Instructions for the task → The material beneath this line should be printed exactly, with its pictures omitted.

Start of Information given

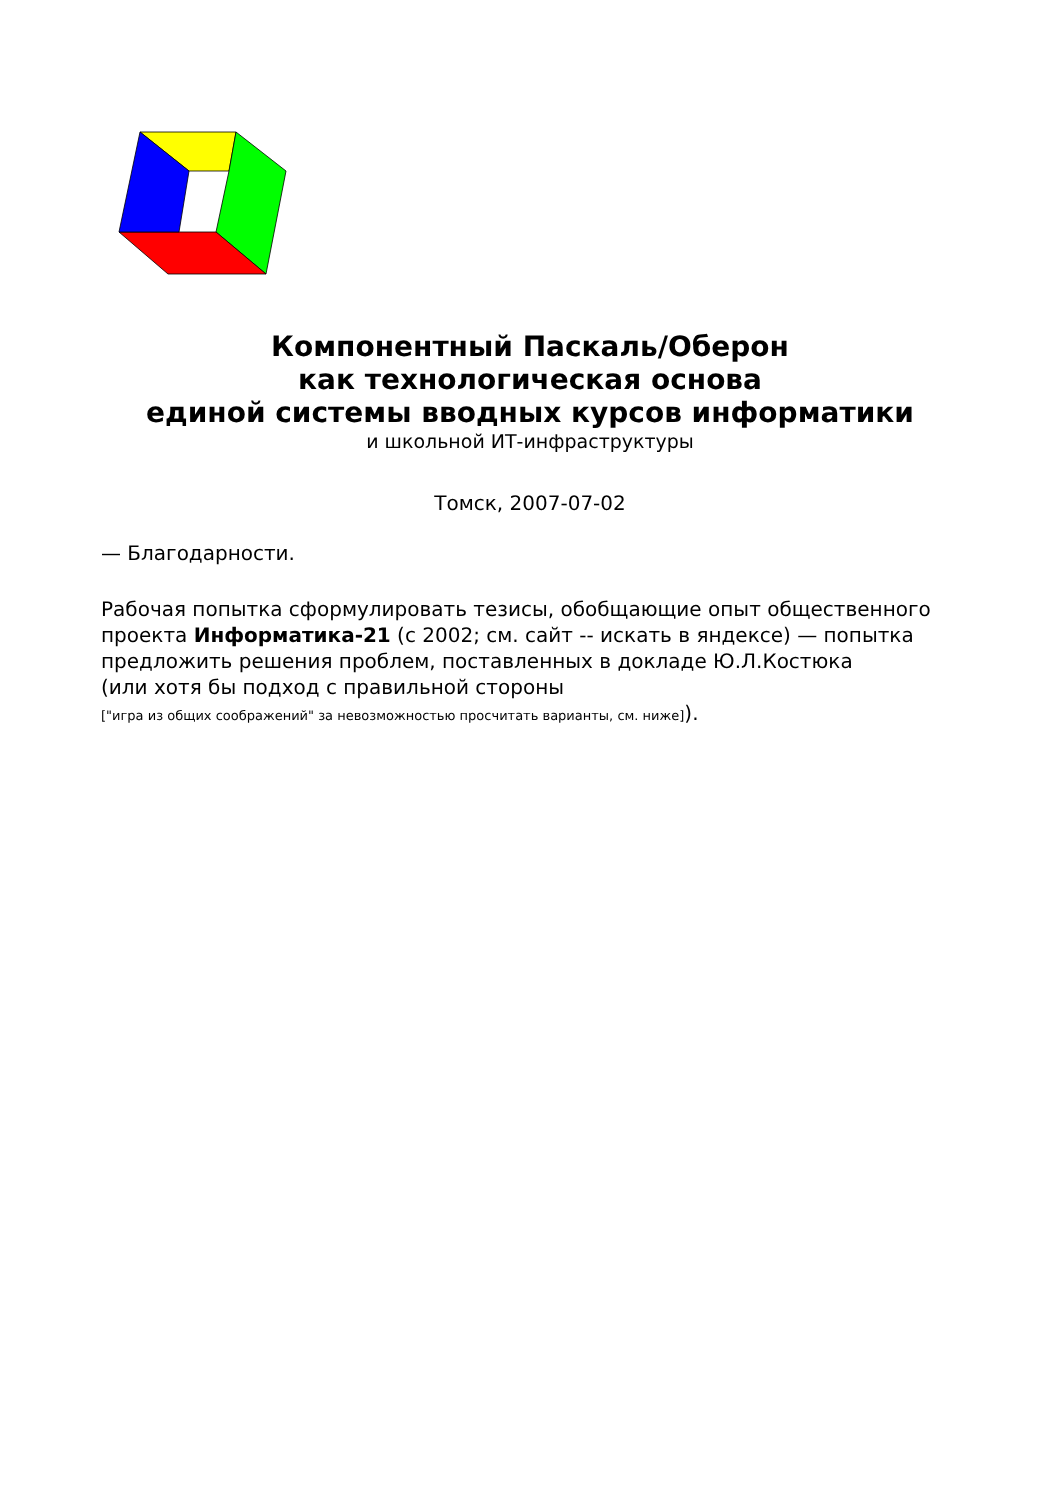Компонентный Паскаль/Оберон
как технологическая основа
единой системы вводных курсов информатики
и школьной ИТ-инфраструктуры
Томск, 2007-07-02
— Благодарности.
Рабочая попытка сформулировать тезисы, обобщающие опыт общественного проекта Информатика-21 (с 2002; см. сайт -- искать в яндексе) — попытка предложить решения проблем, поставленных в докладе Ю.Л.Костюка
(или хотя бы подход с правильной стороны
["игра из общих соображений" за невозможностью просчитать варианты, см. ниже]).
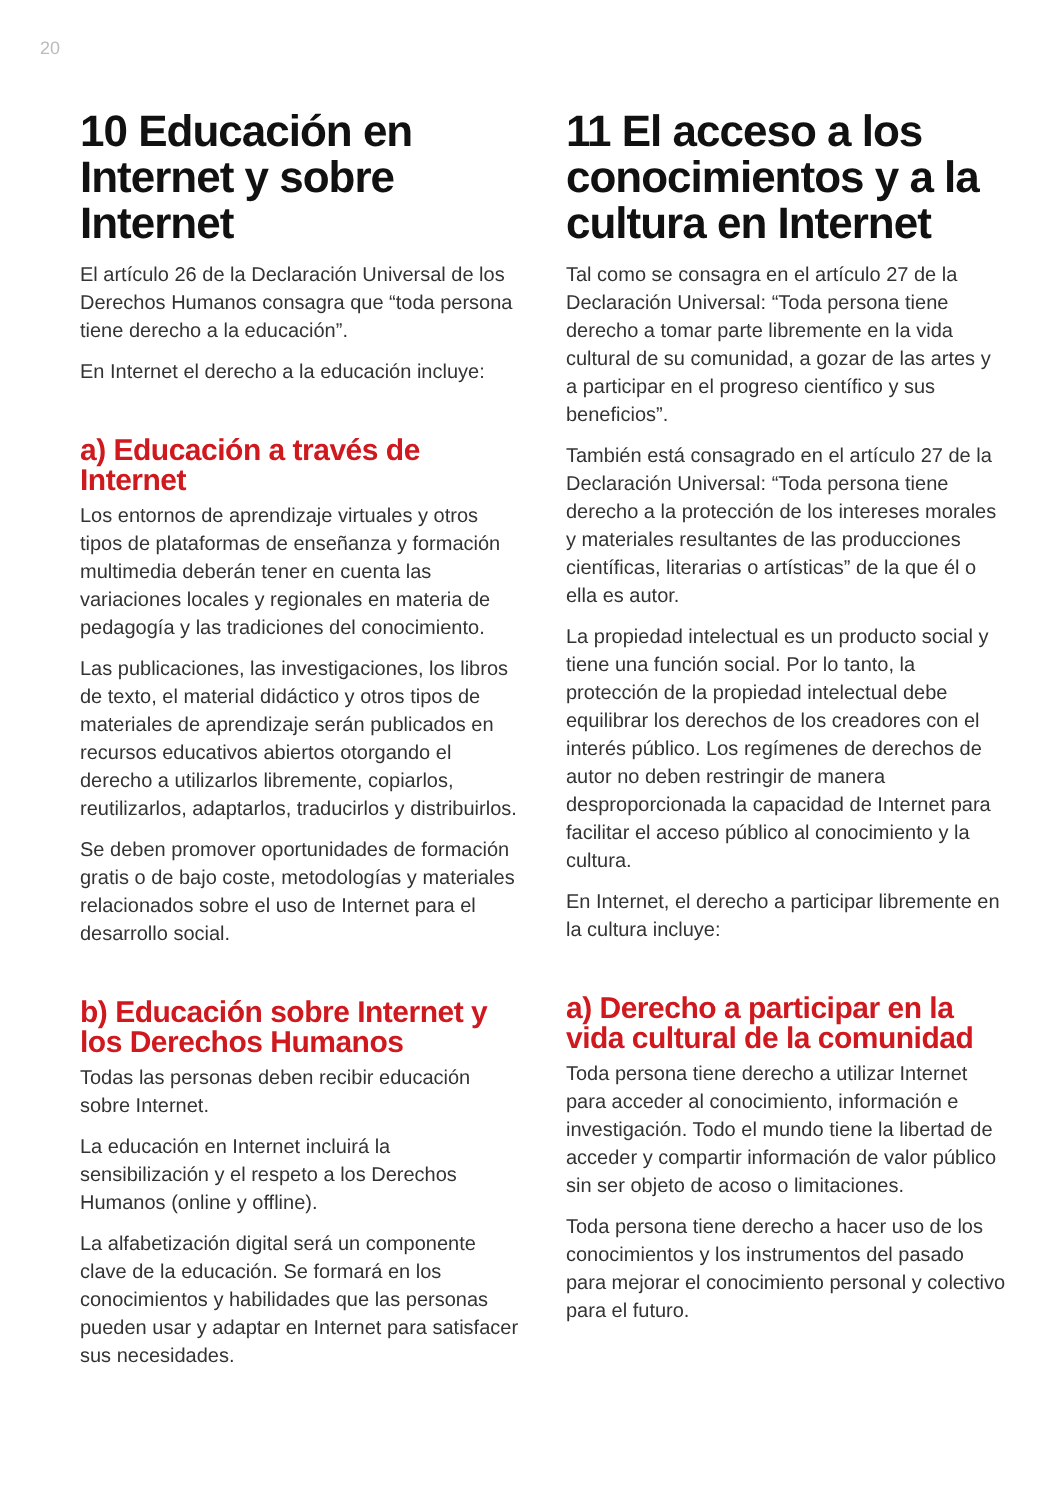20
10 Educación en Internet y sobre Internet
El artículo 26 de la Declaración Universal de los Derechos Humanos consagra que “toda persona tiene derecho a la educación”.
En Internet el derecho a la educación incluye:
a) Educación a través de Internet
Los entornos de aprendizaje virtuales y otros tipos de plataformas de enseñanza y formación multimedia deberán tener en cuenta las variaciones locales y regionales en materia de pedagogía y las tradiciones del conocimiento.
Las publicaciones, las investigaciones, los libros de texto, el material didáctico y otros tipos de materiales de aprendizaje serán publicados en recursos educativos abiertos otorgando el derecho a utilizarlos libremente, copiarlos, reutilizarlos, adaptarlos, traducirlos y distribuirlos.
Se deben promover oportunidades de formación gratis o de bajo coste, metodologías y materiales relacionados sobre el uso de Internet para el desarrollo social.
b) Educación sobre Internet y los Derechos Humanos
Todas las personas deben recibir educación sobre Internet.
La educación en Internet incluirá la sensibilización y el respeto a los Derechos Humanos (online y offline).
La alfabetización digital será un componente clave de la educación. Se formará en los conocimientos y habilidades que las personas pueden usar y adaptar en Internet para satisfacer sus necesidades.
11 El acceso a los conocimientos y a la cultura en Internet
Tal como se consagra en el artículo 27 de la Declaración Universal: “Toda persona tiene derecho a tomar parte libremente en la vida cultural de su comunidad, a gozar de las artes y a participar en el progreso científico y sus beneficios”.
También está consagrado en el artículo 27 de la Declaración Universal: “Toda persona tiene derecho a la protección de los intereses morales y materiales resultantes de las producciones científicas, literarias o artísticas” de la que él o ella es autor.
La propiedad intelectual es un producto social y tiene una función social. Por lo tanto, la protección de la propiedad intelectual debe equilibrar los derechos de los creadores con el interés público. Los regímenes de derechos de autor no deben restringir de manera desproporcionada la capacidad de Internet para facilitar el acceso público al conocimiento y la cultura.
En Internet, el derecho a participar libremente en la cultura incluye:
a) Derecho a participar en la vida cultural de la comunidad
Toda persona tiene derecho a utilizar Internet para acceder al conocimiento, información e investigación. Todo el mundo tiene la libertad de acceder y compartir información de valor público sin ser objeto de acoso o limitaciones.
Toda persona tiene derecho a hacer uso de los conocimientos y los instrumentos del pasado para mejorar el conocimiento personal y colectivo para el futuro.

End of Information given

Solution →
Компонентный Паскаль/Оберон
как технологическая основа
единой системы вводных курсов информатики
и школьной ИТ-инфраструктуры
Томск, 2007-07-02
— Благодарности.
Рабочая попытка сформулировать тезисы, обобщающие опыт общественного проекта Информатика-21 (с 2002; см. сайт -- искать в яндексе) — попытка предложить решения проблем, поставленных в докладе Ю.Л.Костюка
(или хотя бы подход с правильной стороны
["игра из общих соображений" за невозможностью просчитать варианты, см. ниже]).
20
10 Educación en Internet y sobre Internet
El artículo 26 de la Declaración Universal de los Derechos Humanos consagra que “toda persona tiene derecho a la educación”.
En Internet el derecho a la educación incluye:
a) Educación a través de Internet
Los entornos de aprendizaje virtuales y otros tipos de plataformas de enseñanza y formación multimedia deberán tener en cuenta las variaciones locales y regionales en materia de pedagogía y las tradiciones del conocimiento.
Las publicaciones, las investigaciones, los libros de texto, el material didáctico y otros tipos de materiales de aprendizaje serán publicados en recursos educativos abiertos otorgando el derecho a utilizarlos libremente, copiarlos, reutilizarlos, adaptarlos, traducirlos y distribuirlos.
Se deben promover oportunidades de formación gratis o de bajo coste, metodologías y materiales relacionados sobre el uso de Internet para el desarrollo social.
b) Educación sobre Internet y los Derechos Humanos
Todas las personas deben recibir educación sobre Internet.
La educación en Internet incluirá la sensibilización y el respeto a los Derechos Humanos (online y offline).
La alfabetización digital será un componente clave de la educación. Se formará en los conocimientos y habilidades que las personas pueden usar y adaptar en Internet para satisfacer sus necesidades.
11 El acceso a los conocimientos y a la cultura en Internet
Tal como se consagra en el artículo 27 de la Declaración Universal: “Toda persona tiene derecho a tomar parte libremente en la vida cultural de su comunidad, a gozar de las artes y a participar en el progreso científico y sus beneficios”.
También está consagrado en el artículo 27 de la Declaración Universal: “Toda persona tiene derecho a la protección de los intereses morales y materiales resultantes de las producciones científicas, literarias o artísticas” de la que él o ella es autor.
La propiedad intelectual es un producto social y tiene una función social. Por lo tanto, la protección de la propiedad intelectual debe equilibrar los derechos de los creadores con el interés público. Los regímenes de derechos de autor no deben restringir de manera desproporcionada la capacidad de Internet para facilitar el acceso público al conocimiento y la cultura.
En Internet, el derecho a participar libremente en la cultura incluye:
a) Derecho a participar en la vida cultural de la comunidad
Toda persona tiene derecho a utilizar Internet para acceder al conocimiento, información e investigación. Todo el mundo tiene la libertad de acceder y compartir información de valor público sin ser objeto de acoso o limitaciones.
Toda persona tiene derecho a hacer uso de los conocimientos y los instrumentos del pasado para mejorar el conocimiento personal y colectivo para el futuro.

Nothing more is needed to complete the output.